Following the paper trail

We wish all of our readers a very happy new year, except those that live in Haifa who we suggest move.

A gender-balanced team of secretaries stand next to Sussex's first ever fax machine (2005)
Gender balance: Sussex’s first ever fax machine (2005)

“Today, we are living the future,” reads the strategic plan of the University of Sussex which – in the year 2013 – still insists that essays are handed in on paper accompanied by a carbon-copy cover sheet. Apparently the management aims “to give our students a technology-rich, flexible study space adapted to reflect new ways of learning,” eg. by having an essay deadline over a week before the start of term and not allowing electronic submission.
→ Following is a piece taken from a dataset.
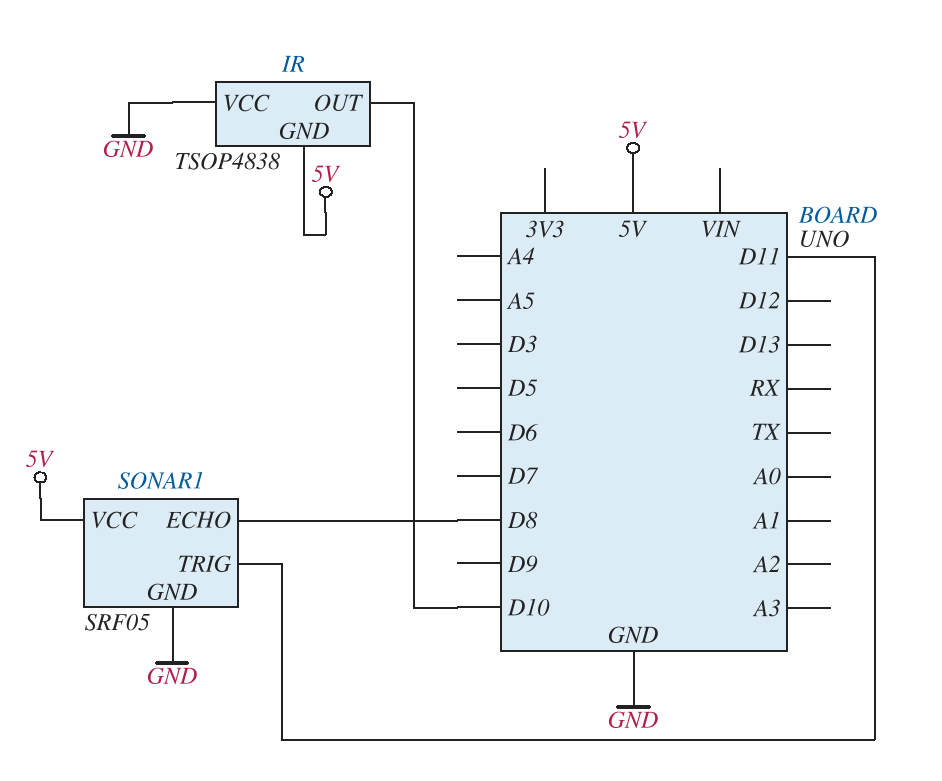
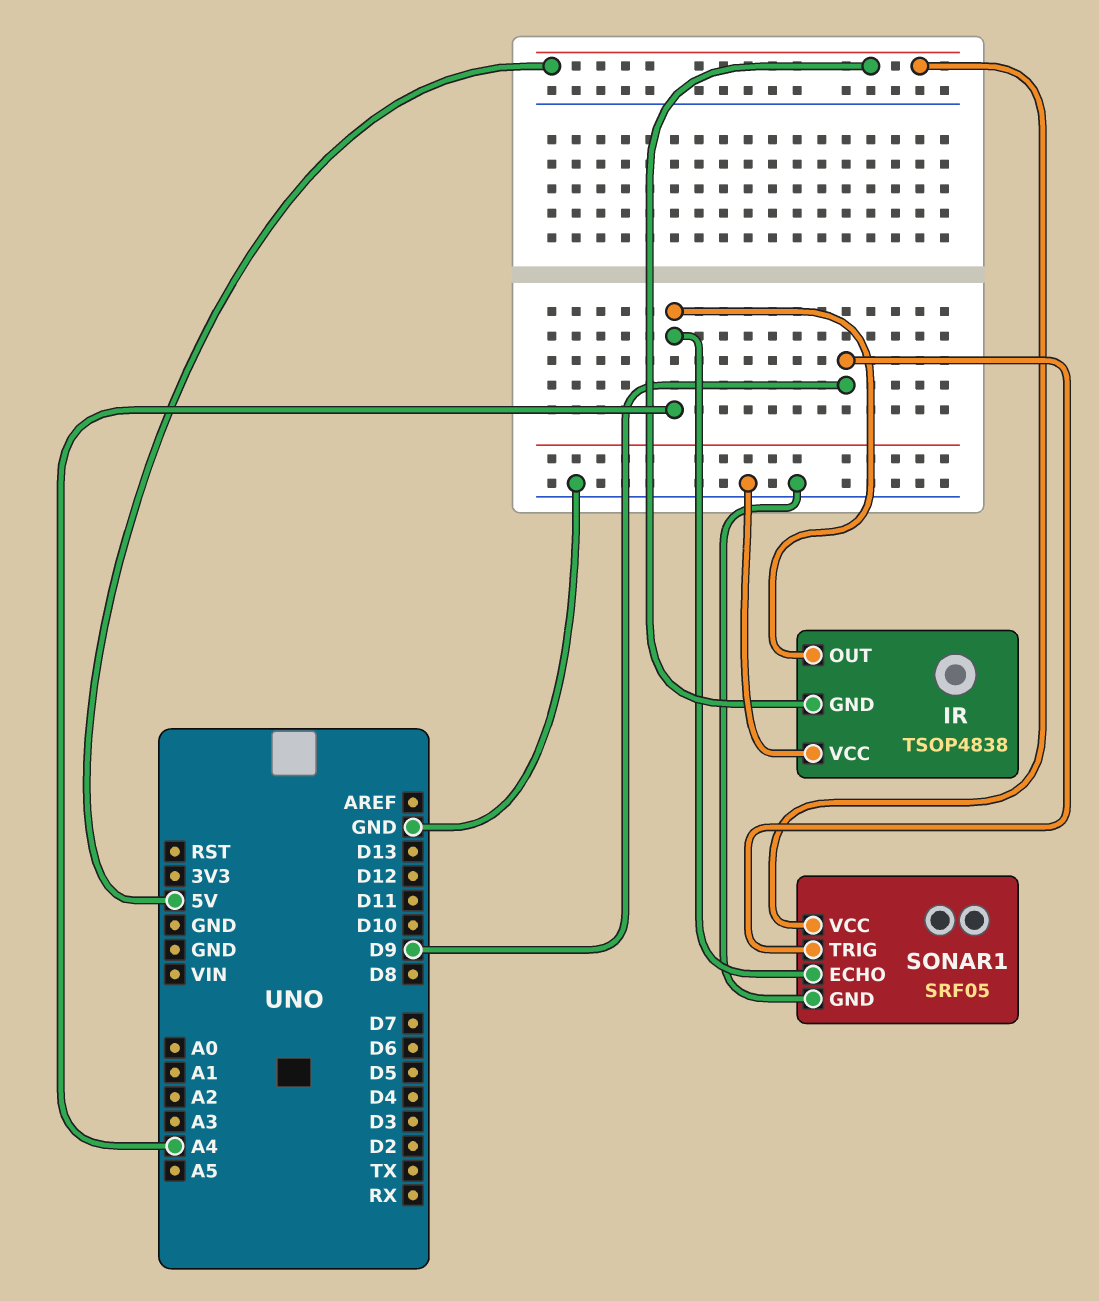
IR pin OUT: D10 -> A4
SONAR1 pin ECHO: D8 -> A4
SONAR1 pin TRIG: D11 -> D9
The University’s Strategy 1.1 (!) reads, “Delivering solutions to complex, real-world problems using an interdisciplinary approach.”

I’m not sure this really counts as a ‘strategy’ – it’s more like a meaningless assertion in want of a  finite verb – but perhaps our Supreme Leader OBE could turn his attention to solving the complex, real-world problem where students have to mow down trees and shell out on postage costs solely to do something that could be simply achieved with the use of a Gmail account.

Also, in case you haven’t noticed, the web-address of that BBC news article praising Sussex residents for their New Year’s Honours… appears to feature the wrong county:

Half term

The government of our country (left)

Believe it or not, it’s been two and a half years since the General Election so Messrs. Cameron and Clegg have decided to launch a mid-term review of their government.

Interestingly, their review made no mention of pastygate, jerrygate or gategate. Nor of Adamgate I or Adamgate II. In fact, the whole thing seems to be rigged to make the Coalition drag on for the remainder of this parliament. But I can’t help wondering what an ordinary Lib Dem would have said if they was producing the review on their own. But I think it might have been this:

Police & Crime Commisars

The new crop of Police & Crime Commissioners, to whom it has been our pride and privilege to pay millions and millions of pounds of largely undeserved wages, are finally beginning to make their mark on the face of British policing. More’s the pity.

Hertfordshire PCC David Lloyd (the Tory, not the leisure centre) has suggested that suspected criminals should be forced to pay for food and accommodation while being held in police cells. And I bet all the civil rights groups like Liberty are going to claim that this is a bad idea. Silly trendy lefty organisation: doesn’t like detention without charge, doesn’t like detention with charge.

You’d like to check out? OK, just bear with me while I fetch the Bill. Now, have you used room service at all? No? Made any outside calls? Ah yes, to your lawyer.

Did you use the minibar? What’s that? You spent the night behind minibars? No, but… I’m sorry, could you let me finish my sentence? Oh, I see, you’re about to begin your sentence.

So will that be cash, cheque or credit card, sir? Your wife’s going to pay? No problem at all, sir. Have a great day, Mr Huhne!

Katy Bourne is 48.
Katy Bourne is 48.

Sussex PCC Katy Bourne has been in office for a month and a half (ie. she has waltzed through £10,625 of value-for-salary so far) and listed on her website all of the Decisions that she has taken. There are five of them – how busy her days must have been! – so each one cost the taxpayer £2,125.

Meanwhile, Avon and Somerset PCC Sue Mountstevens hounded her Chief Constable into early retirement on her (Sue’s) first day in office, and is now being Sued in the High Court, presumably spending buckets of public money on her defence.

Keep up the good work folks!

The Big Society in action

There’s a website called where members of the public can report problems in their area, eg. a broken street-light, to the local council electronically. (Heed this Sussex. -Ed.)

Quite a good idea really. However, in certain areas which tend to have gratuitous nicknames such as Britain’s Beverly Hills and Moscow-on-Thames, the residents seem to spend a lot of their time moaning about extremely minor issues.

For example, one serious complaint from my own Borough of Elmbridge speaks of:
fixmystreetBlimey – I mean, I don’t think I can continue to live anywhere that suffers from such an ailment. And then there’s just the pointless snitching and tale-telling:
fixmystreet2The phrase ‘get over it’ leaps to mind…
In tonight’s episode, the rainforests were destroyed by Sussex IT Services. The Lib Dem music was written by Nola Willis and arranged by Stephen York. The complaints were submitted by a Mrs Trellis of North Weybridge. David Lloyd confused Hemel Hempsted police station with the Radisson SAS. This was an Gabrielquotes production.